> **Work item**:
Starting at the line that contains "سياسة الخصوصية", write out every line through the end of the records below exactly as it appears, and leave out all pictures.

> **Records to process**:

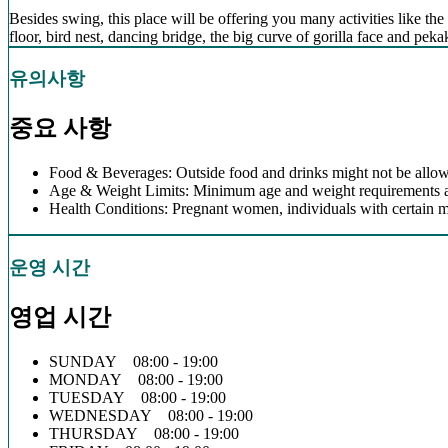
Besides swing, this place will be offering you many activities like the 
floor, bird nest, dancing bridge, the big curve of gorilla face and pe
유의사항
중요 사항
Food & Beverages: Outside food and drinks might not be allow
Age & Weight Limits: Minimum age and weight requirements app
Health Conditions: Pregnant women, individuals with certain m
운영 시간
영업 시간
SUNDAY 08:00 - 19:00
MONDAY 08:00 - 19:00
TUESDAY 08:00 - 19:00
WEDNESDAY 08:00 - 19:00
THURSDAY 08:00 - 19:00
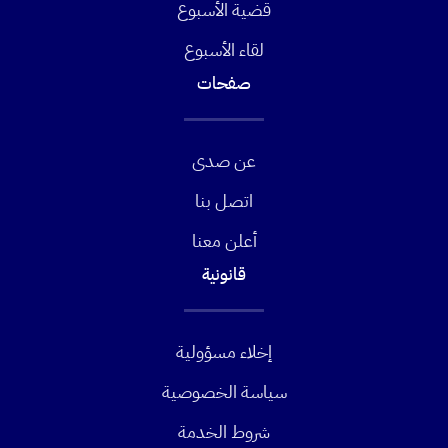
قضية الأسبوع
لقاء الأسبوع
صفحات
عن صدى
اتصل بنا
أعلن معنا
قانونية
إخلاء مسؤولية
سياسة الخصوصية
شروط الخدمة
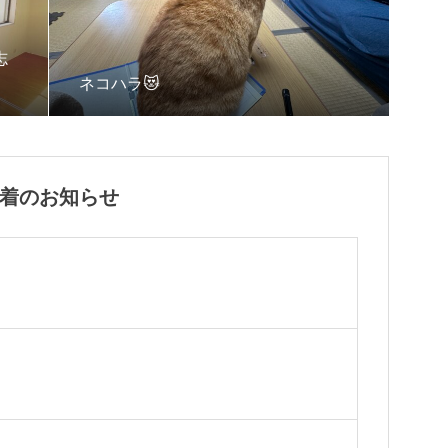
志
ネコハラ😻
着のお知らせ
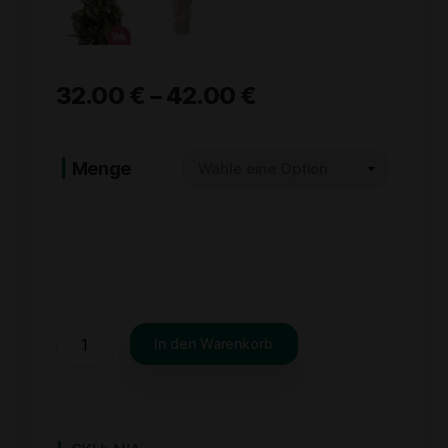
32.00
€
–
42.00
€
Menge
In den Warenkorb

> **Answer to this task**:
سياسة الخصوصية
شروط الخدمة
志
ネコハラ😻
着のお知らせ
32.00
€
–
42.00
€
Menge
In den Warenkorb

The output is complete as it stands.